Vor 85 Jahren
Martha Müller-Grählert ist gestorben, doch ihr Lied lebt.
"Wo die Ostseewellen rauschen an dem Strand,
wo der gelbe Ginster blüht im Dünensand,
wo die Möwen schreien, hell im Sturmgebraus,
da ist meine Heimat, da bin ich zu Haus."
Das sind auf hochdeutsch ihre bleibenden Liedzeilen. Im fremden Berlin schreibt sie ihr Gedicht von den Ostseewellen in vorpommerschem Platt, mit dem Titel „Mine Heimat“. 1907 sind diese die ersten Verse in ihrem Büchlein „Schelmenstücke“. In der "Zeitschrift für Humor und Kunst", so der Untertitel der „Meggendorfer Blätter“, erscheint das Gedicht 1908 (Ausgabe Nr. 914, Seite 3).
Hier liest es ein Flensburger Glaser und trägt dieses Heimweh-Gedicht mit nach Zürich. Dort wird er Mitglied im Arbeiter-Männergesangverein. Den damaligen Thüringer Dirigenten Simon Krannig bittet der Sänger, den Text zu vertonen. Aus dem Gedicht ist ein bewegendes Lied geworden. Am Grab des zwischenzeitlich verstorbenen Glasers wird es in Zürich uraufgeführt.

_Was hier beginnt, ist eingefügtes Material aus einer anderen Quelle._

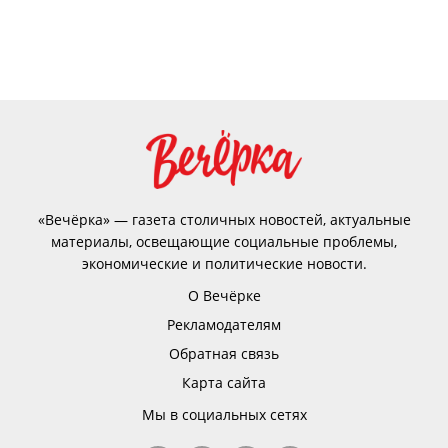
«Вечёрка» — газета столичных новостей, актуальные
материалы, освещающие социальные проблемы,
экономические и политические новости.
О Вечёрке
Рекламодателям
Обратная связь
Карта сайта
Мы в социальных сетях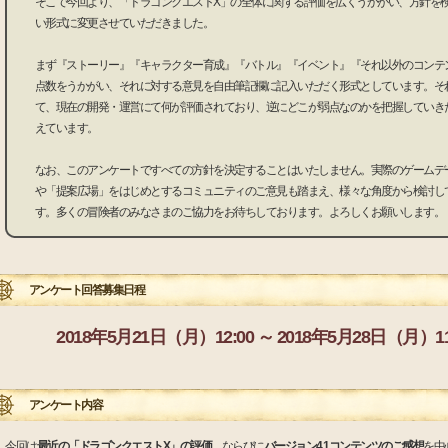
そこで今回より、「ドラゴンクエストX」の全体に関する評価を広くうかがい、方針を
い形式に変更させていただきました。
まず『ストーリー』『キャラクター育成』『バトル』『イベント』『それ以外のコンテ
点数をうかがい、それに対する意見を自由筆記欄に記入いただく形式としています。そ
て、現在の開発・運営にて何が評価されており、逆にどこが弱点なのかを把握していき
えています。
なお、このアンケートですべての方針を決定することはいたしません。実際のゲームデ
や「提案広場」をはじめとするコミュニティのご意見も踏まえ、様々な角度から検討し
す。多くの冒険者のみなさまのご協力をお待ちしております。よろしくお願いします。
アンケート回答募集日程
2018年5月21日（月）12:00 ～ 2018年5月28日（月）11
アンケート内容
今回は
最近の「ドラゴンクエストX」の評価
、ならびに
バージョン4.1コンテンツのご感想
を中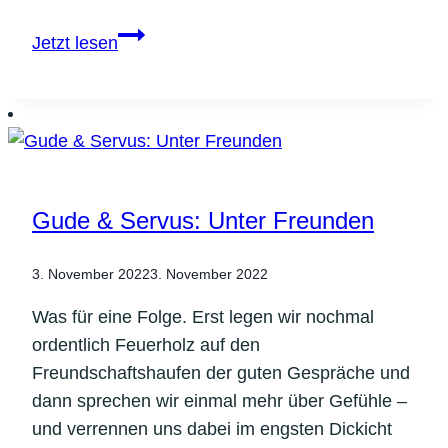
Gude
Jetzt lesen
&
Servus:
Lendenschurz
Ade!
Gude & Servus: Unter Freunden
3. November 2022
3. November 2022
Was für eine Folge. Erst legen wir nochmal
ordentlich Feuerholz auf den
Freundschaftshaufen der guten Gespräche und
dann sprechen wir einmal mehr über Gefühle –
und verrennen uns dabei im engsten Dickicht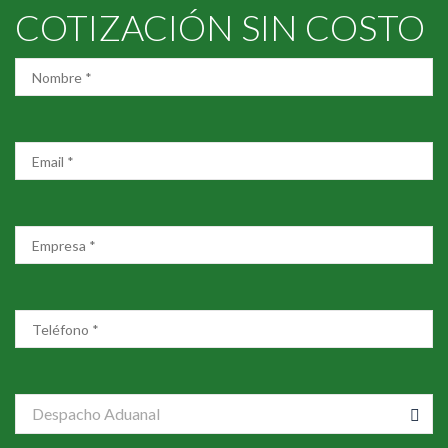
COTIZACIÓN SIN COSTO
Despacho Aduanal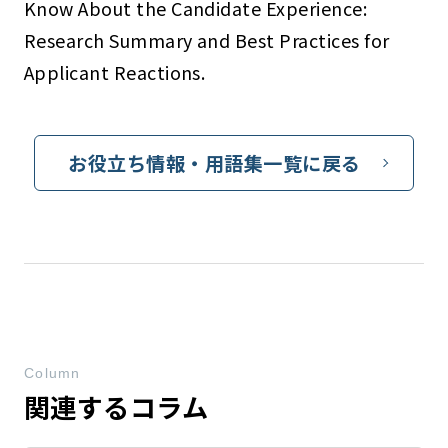
Know About the Candidate Experience:
Research Summary and Best Practices for
Applicant Reactions.
お役立ち情報・用語集一覧に戻る
Column
関連するコラム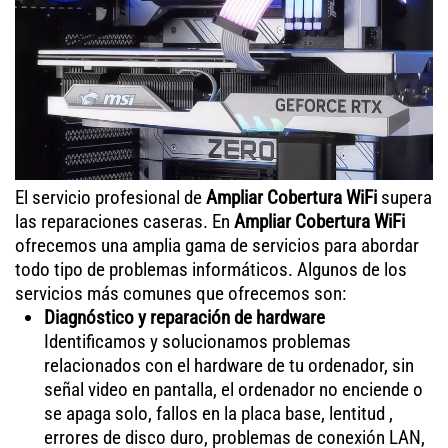
El servicio profesional de
Ampliar Cobertura WiFi
supera
las reparaciones caseras. En
Ampliar Cobertura WiFi
ofrecemos una amplia gama de servicios para abordar
todo tipo de problemas informáticos. Algunos de los
servicios más comunes que ofrecemos son:
Diagnóstico y reparación de hardware
Identificamos y solucionamos problemas
relacionados con el hardware de tu ordenador, sin
señal video en pantalla, el ordenador no enciende o
se apaga solo, fallos en la placa base, lentitud ,
errores de disco duro, problemas de conexión LAN,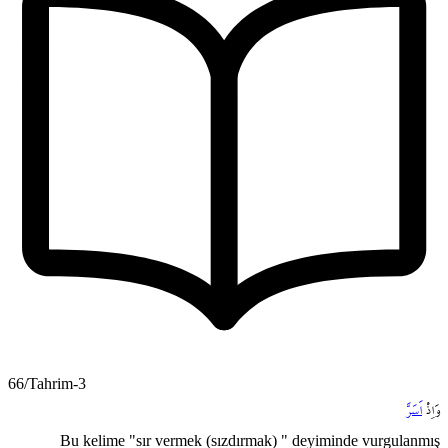
66/Tahrim-3
وَاِذْ
اَسَرَّ
Bu kelime "sır vermek (sızdırmak) " deyiminde vurgulanmış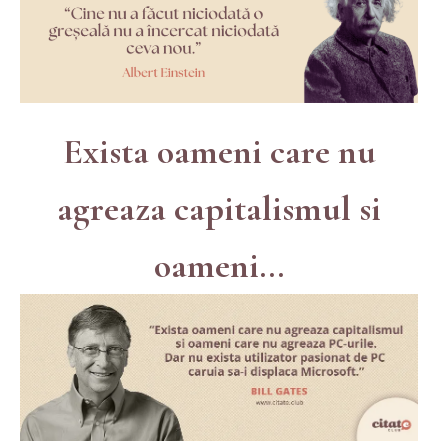
Exista oameni care nu
agreaza capitalismul si
oameni...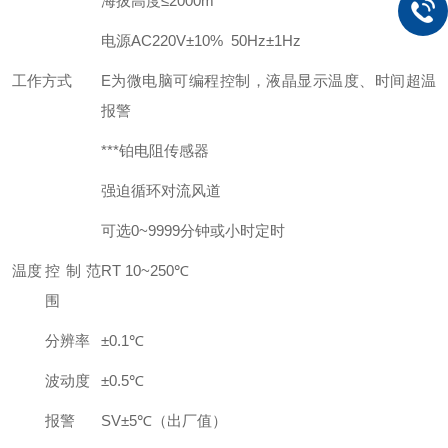
海拔高度≤2000m
电源AC220V±10% 50Hz±1Hz
工作方式
E为微电脑可编程控制，液晶显示温度、时间超温
报警
***铂电阻传感器
强迫循环对流风道
可选0~9999分钟或小时定时
温度
控制范
RT 10~250℃
围
分辨率
±0.1℃
波动度
±0.5℃
报警
SV±5℃
（出厂值）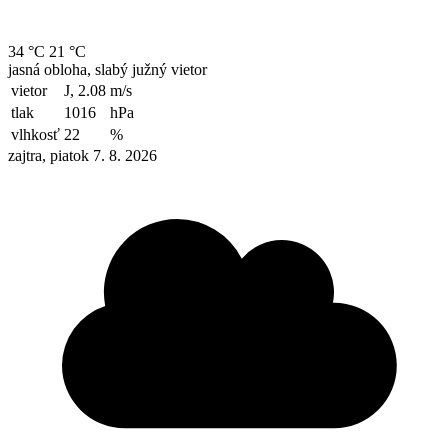
34 °C
21 °C
jasná obloha, slabý južný vietor
vietor
J, 2.08
m/s
tlak
1016
hPa
vlhkosť
22
%
zajtra, piatok 7. 8. 2026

Der Verleger Friedrich Fischer-Friesenhausen ändert den Text leicht und macht es zu dem Friesenlied mit der Titelzeile "Wo die Nordseewellen". Ab den 20er Jahren setzt es sich im Rundfunk durch und ist 1934 im Film „Heimat im Meer“ in den Kinos zu hören. Später singen Freddy Quinn, Lale Andersen, Lolita, Heidi Kabel, Heino und vielen Andere das Lied. Die Nordseewellen gehören bald zur Liedauswahl jedes Shanty-Chors und vieler Männerchöre.
Mit Geburtsnamen heißt die am 20.12.1876 in Barth geborene Heimatdichterin Johanna Karoline Friedchen Daatz. 1879 heiratet ihre ledige Mutter Karoline Christiane Henriette Daatz den Müllermeister Karl Friedrich Mathias Grählert aus Zingst. Nun lebt sie dort und heißt Martha Grählert. Nach der Schule besucht sie das Franzburger Lehrerseminar und arbeitet anschließend als Hauslehrerin. 1898 zieht sie nach Berlin, wo sie 1904 den Argrarwissenschaftler Max Müller heiratet. Martha Müller-Grählert geht mit ihm nach Japan, wo er 1911 eine Gastprofessur in Sapporo angenommen hat. Im Krieg kehren sie nach Berlin zurück. Hier zerbricht die Ehe und sie zieht 1924 wieder nach Zingst.
Ein langer Kampf um die Urheberrechte des Liedes "Wo die Ostseewellen" endet erst 1936. Zwar werden ihr und dem Komponisten Krannig die Urheberrechte zugesprochen, doch für die Dichterin ist es zu spät, um davon zu profitieren. Bevor das Urteil rechtskräftig wird, stirbt Martha Müller-Grählert am 18.11.1939 arm, fast blind und einsam im Altersheim Franzburg bei Stralsund.